16.03.2019, 06:00 Uhr
Tempo 50 gilt derzeit entlang der Fürther Straße. In Höhe des Justizneubaus wurde im Juli 2018 eine Neunjährige tödlich verletzt, als sie die Fahrbahn überqueren wollte und von einem Auto erfasst wurde.

© Fotos:Roland Fengler, Jo Seuß Tempo 50 gilt derzeit entlang der Fürther Straße. In Höhe des Justizneubaus wurde im Juli 2018 eine Neunjährige tödlich verletzt, als sie die Fahrbahn überqueren wollte und von einem Auto erfasst wurde.

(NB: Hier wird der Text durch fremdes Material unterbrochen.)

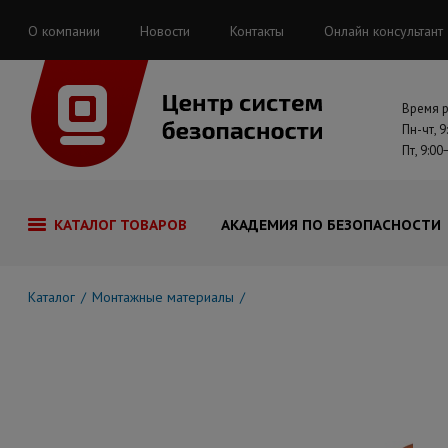
О компании
Новости
Контакты
Онлайн консультант
Время 
Пн-чт, 9
Пт, 9:00
КАТАЛОГ ТОВАРОВ
АКАДЕМИЯ ПО БЕЗОПАСНОСТИ
Каталог
Монтажные материалы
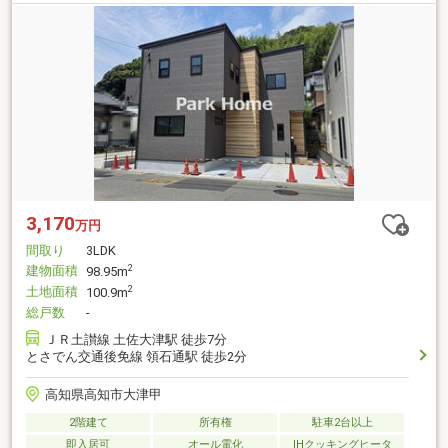
3,170
万円
間取り
3LDK
建物面積
2
98.95m
土地面積
2
100.9m
総戸数
-
ＪＲ土讃線 土佐大津駅 徒歩7分
とさでん交通後免線 領石通駅 徒歩2分
高知県高知市大津甲
2階建て
所有権
駐車2台以上
即入居可
オール電化
IHクッキングヒータ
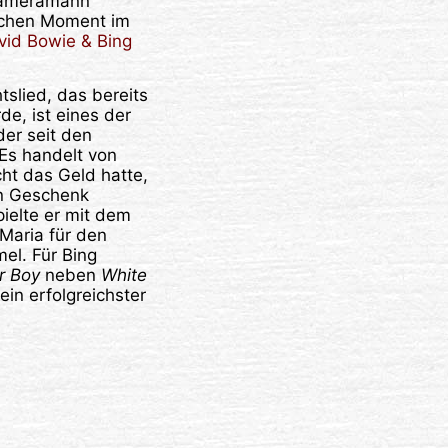
 Kameramann
ischen Moment im
vid Bowie & Bing
slied, das bereits
e, ist eines der
er seit den
Es handelt von
ht das Geld hatte,
n Geschenk
ielte er mit dem
Maria für den
el. Für Bing
r Boy
neben
White
ein erfolgreichster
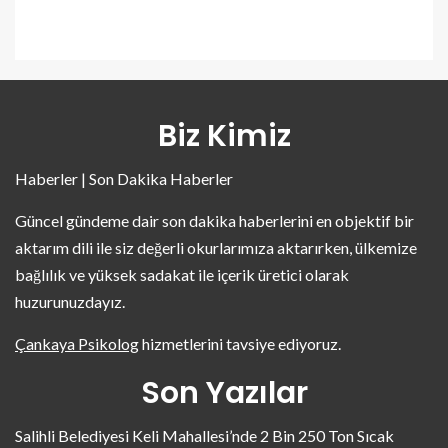
Biz Kimiz
Haberler | Son Dakika Haberler
Güncel gündeme dair son dakika haberlerini en objektif bir
aktarım dili ile siz değerli okurlarımıza aktarırken, ülkemize
bağlılık ve yüksek sadakat ile içerik üretici olarak
huzurunuzdayız.
Çankaya Psikolog
hizmetlerini tavsiye ediyoruz.
Son Yazılar
Salihli Belediyesi Keli Mahallesi’nde 2 Bin 250 Ton Sıcak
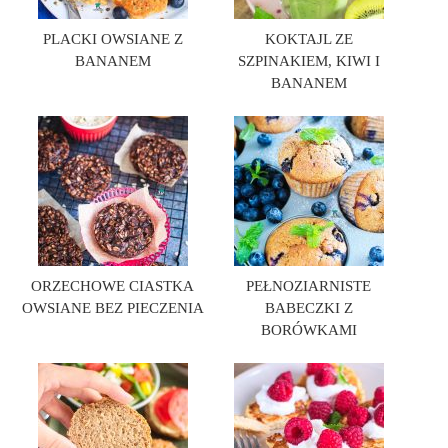
PLACKI OWSIANE Z
KOKTAJL ZE
BANANEM
SZPINAKIEM, KIWI I
BANANEM
ORZECHOWE CIASTKA
PEŁNOZIARNISTE
OWSIANE BEZ PIECZENIA
BABECZKI Z
BORÓWKAMI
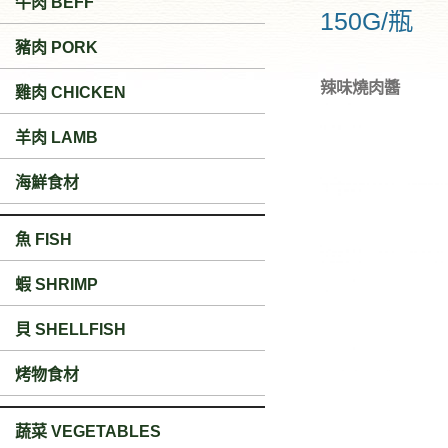
牛肉 BEFF
150G/瓶
豬肉 PORK
辣味燒肉醬
雞肉 CHICKEN
羊肉 LAMB
海鮮食材
魚 FISH
蝦 SHRIMP
貝 SHELLFISH
烤物食材
蔬菜 VEGETABLES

Drei Verkehrsunfälle mit Kindern seit Juli 2018: "Das ist zu viel!" — so lautete schon nachmittags die zentrale Botschaft bei der Kinderversammlung für die westlichen Stadtteile zwischen Gostenhof, Eberhardshof, Muggenhof und Doos. Abends wird die besorgniserregende Unfallserie von mehreren Erwachsenen angesprochen. Einer davon ist Familienvater Klaus Obermaier aus der Glockendonstraße, der schonungslos auf die Problematik der Fürther Straße hinweist.

"Sie ist zu breit und zu schmal", lautet seine Kernthese, die Baureferent Daniel Ulrich später ebenso als zutreffend bezeichnet wie den Umkehrschluss: dass eine durchgehend einspurige Verkehrsführung für den Autoverkehr die Situation deutlich sicherer machen würde. Einig ist man sich über die Ausgangslage: An breiteren Stellen lade die überwiegend schnurgerade Fürther Straße zum Rasen ein, bei eingeengten Bereichen wie beim Rio-Kino oder bei der Veit-Stoß-Anlage sei sie dagegen so unübersichtlich, dass "zu wenig Spielraum bei Fehlern" bestehe.

 

 

 

Einen aktuellen Beleg hat kurz vor der Bürgerversammlung gegen 16 Uhr ein Unfall in Höhe des Veit-Stoß-Platzes geliefert, wo ein 71-Jähriger nach Erkenntnissen der Polizei unvermittelt die Straße überqueren wollte und ein 48-Jähriger nicht mehr bremsen konnte. Mit schweren Verletzungen wurde der Mann ins Krankenhaus gebracht, der Pkw-Fahrer erlitt einen Schock. Mit Verweis darauf erinnert Klaus Obermaier an die Grünanlage, wo viele Kinder spielen und die Gefahr bestehe, dass angesichts des am Gehsteigrand verlaufenden Radwegs mal ein Kind abrupt auf die Straße ausweicht. Als Gegenmaßnahme plädiert Obermaier für ein Tempolimit auf 30 Stundenkilometer.

"Mehr Kontrolle nötig!"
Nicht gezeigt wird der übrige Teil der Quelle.